I find it interesting that so many assume a parent would oppose dreads. Granted, dreadlocks are an uncommon hairstyle in our part of the Midwest and tend to be misunderstood. For me, I’ve always been more fascinated by them rather than appalled. Even so, at 19 years of age, my daughter hardly needs parental consent!
I was not surprised when my daughter informed me at Christmas of her plans to have dreads! She has always had a unique sense of style. She rarely concerns herself with coordinating or accessorizing and has never been fond of makeup. She dresses for herself and not to impress others. I’m very proud of my independent daughter and admire that she has no qualms with being different.

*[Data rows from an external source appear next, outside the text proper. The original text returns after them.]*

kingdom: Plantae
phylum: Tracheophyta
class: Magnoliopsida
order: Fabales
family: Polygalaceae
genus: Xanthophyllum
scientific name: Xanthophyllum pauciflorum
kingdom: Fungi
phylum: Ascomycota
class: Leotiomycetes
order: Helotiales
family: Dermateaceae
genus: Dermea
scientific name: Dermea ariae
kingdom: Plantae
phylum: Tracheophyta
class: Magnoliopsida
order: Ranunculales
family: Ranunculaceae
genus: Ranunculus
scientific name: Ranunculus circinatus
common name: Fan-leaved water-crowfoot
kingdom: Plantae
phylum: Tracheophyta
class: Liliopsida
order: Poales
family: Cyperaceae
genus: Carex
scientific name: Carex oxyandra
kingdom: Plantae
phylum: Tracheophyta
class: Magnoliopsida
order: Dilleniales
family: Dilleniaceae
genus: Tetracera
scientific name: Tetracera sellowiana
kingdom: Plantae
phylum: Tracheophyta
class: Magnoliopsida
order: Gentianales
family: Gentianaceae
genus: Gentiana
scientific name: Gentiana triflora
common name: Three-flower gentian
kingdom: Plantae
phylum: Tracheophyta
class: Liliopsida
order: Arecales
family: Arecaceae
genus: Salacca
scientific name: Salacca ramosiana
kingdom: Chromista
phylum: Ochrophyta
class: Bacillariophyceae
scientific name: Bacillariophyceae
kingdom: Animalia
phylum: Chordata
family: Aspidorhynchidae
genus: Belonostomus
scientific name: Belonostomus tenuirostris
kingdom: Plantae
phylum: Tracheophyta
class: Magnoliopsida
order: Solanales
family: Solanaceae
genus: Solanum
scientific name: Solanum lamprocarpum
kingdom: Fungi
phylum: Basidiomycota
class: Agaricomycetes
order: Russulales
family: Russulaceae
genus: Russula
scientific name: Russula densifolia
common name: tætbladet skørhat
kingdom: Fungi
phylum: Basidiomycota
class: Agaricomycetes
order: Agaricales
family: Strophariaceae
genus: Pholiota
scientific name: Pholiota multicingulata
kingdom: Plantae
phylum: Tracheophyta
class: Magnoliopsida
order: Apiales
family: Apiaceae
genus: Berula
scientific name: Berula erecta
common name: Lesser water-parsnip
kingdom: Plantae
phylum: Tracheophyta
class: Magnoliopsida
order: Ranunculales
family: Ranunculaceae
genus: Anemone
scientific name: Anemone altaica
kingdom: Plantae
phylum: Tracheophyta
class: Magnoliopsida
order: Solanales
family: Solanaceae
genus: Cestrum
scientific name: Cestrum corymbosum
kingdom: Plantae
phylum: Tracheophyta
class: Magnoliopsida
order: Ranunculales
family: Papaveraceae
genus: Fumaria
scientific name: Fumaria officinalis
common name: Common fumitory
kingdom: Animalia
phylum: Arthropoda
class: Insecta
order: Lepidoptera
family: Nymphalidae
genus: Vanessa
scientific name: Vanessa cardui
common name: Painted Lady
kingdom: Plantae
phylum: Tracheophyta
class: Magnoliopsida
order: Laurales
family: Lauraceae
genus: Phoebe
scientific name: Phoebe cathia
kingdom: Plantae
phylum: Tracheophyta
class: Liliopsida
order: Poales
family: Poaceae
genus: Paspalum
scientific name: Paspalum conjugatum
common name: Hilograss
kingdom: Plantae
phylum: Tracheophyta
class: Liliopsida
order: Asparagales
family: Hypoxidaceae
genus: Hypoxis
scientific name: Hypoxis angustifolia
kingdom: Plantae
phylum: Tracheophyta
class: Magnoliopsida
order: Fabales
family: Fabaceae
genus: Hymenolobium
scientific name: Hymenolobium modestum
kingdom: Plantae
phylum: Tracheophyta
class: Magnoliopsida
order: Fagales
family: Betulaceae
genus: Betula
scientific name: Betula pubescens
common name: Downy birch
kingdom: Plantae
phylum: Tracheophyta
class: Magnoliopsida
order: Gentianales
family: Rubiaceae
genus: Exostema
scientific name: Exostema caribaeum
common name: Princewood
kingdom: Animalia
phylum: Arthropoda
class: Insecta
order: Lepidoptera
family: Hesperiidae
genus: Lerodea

This decision has not been an impulsive one. She intentionally grew her short hair until it was an adequate length for forming dreads. She extensively researched the process for creating, caring for and maintaining them and purchased special tools/products. She selected me as her primary stylist despite, or perhaps because of, my tendency toward perfectionism. She had me watching tutorials on backcombing, deadballing and rolling.
Over the years, I have managed the customary braids, buns and ponytails necessary for gymnastics competitions. However, dreadlocks are more challenging, time-consuming (20 plus hours!) and require more skill than you’d think. Time will only tell if the masses of knots or “dreadlocks of love” will mature as she hopes.
******************* In case you are wondering…YES, she washes them and NO, she won’t have to shave her head when she decides on another hairstyle.